Tuesday, August 10, 2010

US military commissions go to work in Guantanamo

gitmo US military commissions  go to work in Guantanamo

By Agence France-Presse

US President Barack
Obama's revamped military commissions start work Monday at the US naval base in Guantanamo, Cuba, focusing on the cases of two men facing terrorism charges.

One has pleaded guilty and the other was 15 at
the time of his arrest.

Ibrahim Ahmed Mahmoud al-Qosi, 50, pleaded
guilty last month to conspiring to provide material support to
terrorism. The former bodyguard of Al-Qaeda leader Osama bin Laden will
appear before a commission on Monday to hear his sentence.

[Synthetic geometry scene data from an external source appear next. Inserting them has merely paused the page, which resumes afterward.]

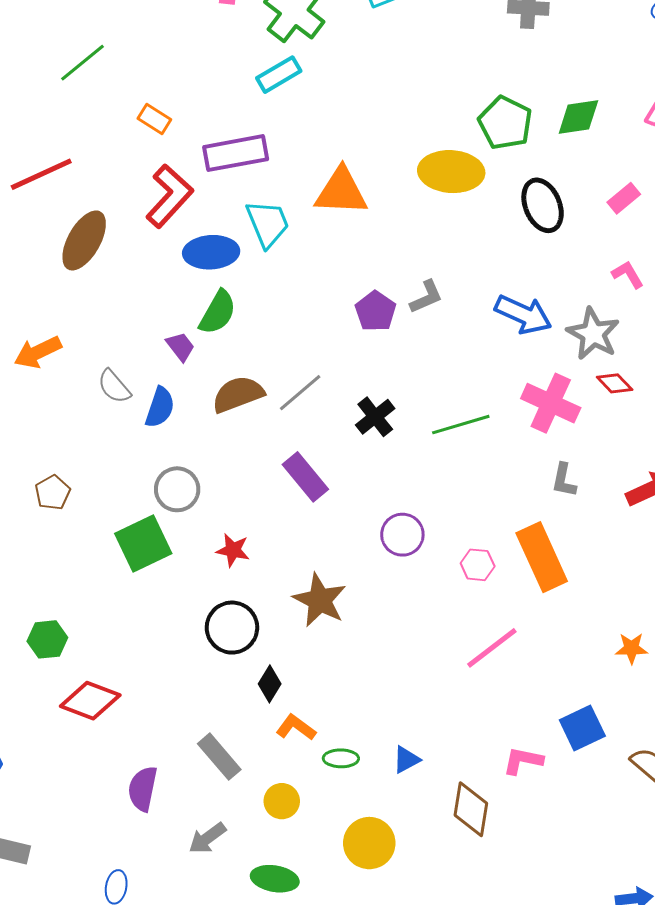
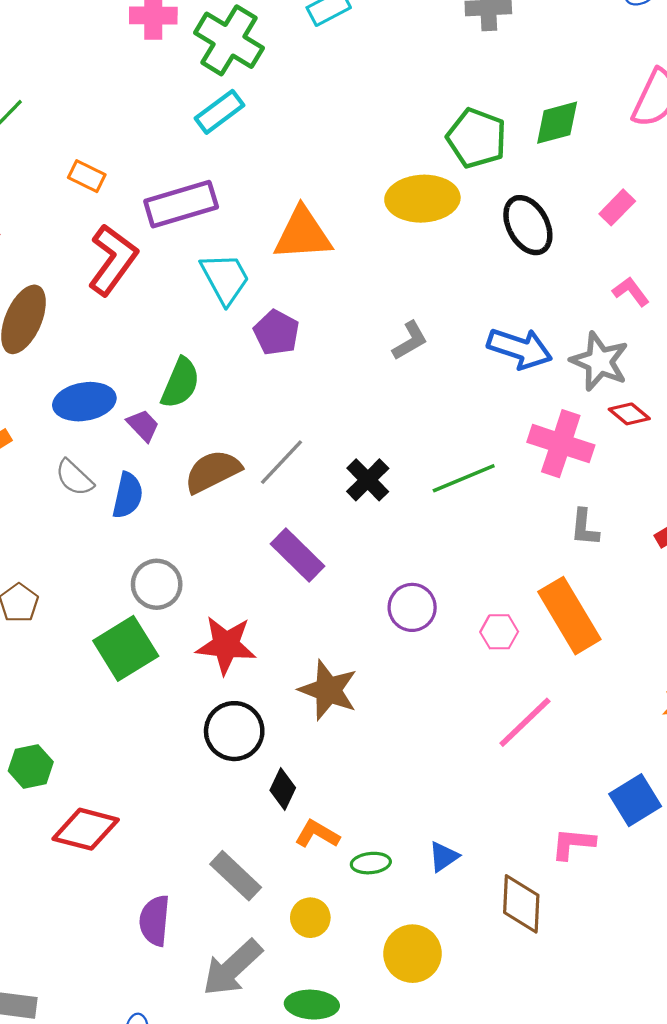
blue ellipse: (211, 252) -> (84, 402), moved
purple pentagon: (375, 311) -> (277, 333), moved
red star: (233, 550) -> (226, 645), size x1.6
gray arrow: (207, 838) -> (232, 968), size x1.5

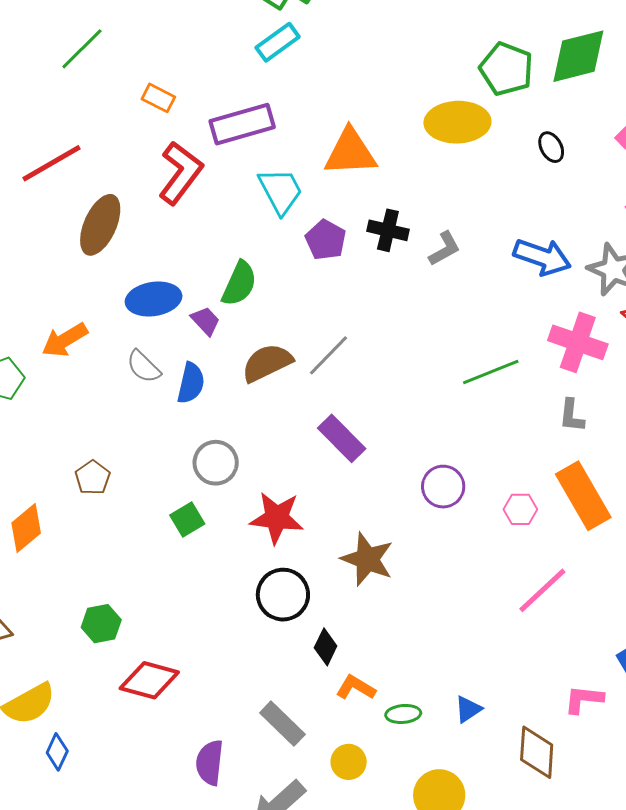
green diamond: (557, 123) -> (578, 56), size x1.4
black ellipse: (528, 225) -> (551, 147), size x0.6
black cross: (368, 480) -> (388, 230), moved, turned -33
gray L-shape: (585, 527) -> (572, 416), moved
green square: (126, 648) -> (187, 520), size x0.6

A spokesman for the prosecution, David Iglesias, refused to tell reporters
if Qosi's sentence will be made public or remain confidential.

Asked if convicted Guantanamo prisoners would be kept at the prison even
after their sentences had run out, as happened under former US president
George W. Bush, Iglesias said he was "not aware of any controlling
direction from Washington, DC, on that."

Also Monday, in a second courtroom at the naval base, Omar Khadr, a Canadian captured at age 15 by US troops in Afghanistan and the last Westerner at the naval base,
will appear at the last preliminary hearing before his trial, due to
start on Tuesday.

The trial will begin with the selection of a
15-member jury, at least five of whom will be military officers.

Khadr,
now 23, is accused of throwing a grenade in 2002 that killed a US
soldier. He also is alleged to have been trained by Al-Qaeda and joined a
network organized by Osama bin Laden to make bombs.

"It's very
clear that the government of the US and the government of Canada have
decided not to intervene in this case and therefore we are going to see
the first case of a child soldier in modern history," said his military
lawyer Jon Jackson.


"When President Obama was elected, I believed
that we were going to close the book on Guantanamo and the military
commissions. And instead President Obama has decided to write the next
sad, pathetic chapter in the book of the military commissions," he
added.

"Forever, Obama's military commission will be remembered as
the trial of a child soldier," Jackson said.

Iglesias had a different view on Khadr's case.

"There is no legal prohibition in
the US to try underage" people, he said, adding that the prosecution
would have no trouble asking that he be put away for life if he is found
guilty of the charges.

In Canada, Prime Minister Stephen Harper's
government has not requested the return of Khadr, preferring to allow
the US trial to run its course.


Khadr has so far refused a plea
deal. In a letter to his Canadian lawyer, Dennis Edney, published in
newspapers in Canada and the United States, Khadr said the trial may
show the world how unfair the process is.

"The world doesn't get
it, so it might work if the world sees the US sentencing a child to life
in prison, it might show the world how unfair and sham this process
is," he said.

Since 2001, four men have been convicted of
terrorism-related charges in Guantanamo military trials, two of whom
pleaded guilty, while US federal courts have sentenced some 200
extremists over the same period.

The first, so-called "Australian
Taliban" David Hicks, pleaded guilty in May 2007 to material support for
terrorism in exchange for a reduced sentence of nine months in prison
to be served in his native Australia.

On Friday, the US Supreme Court declined to block Khadr's prosecution at Guantanamo.


Jackson had sought the injunction in order to force a lower court to examine
the constitutionality of the military tribunal set to try the Canadian.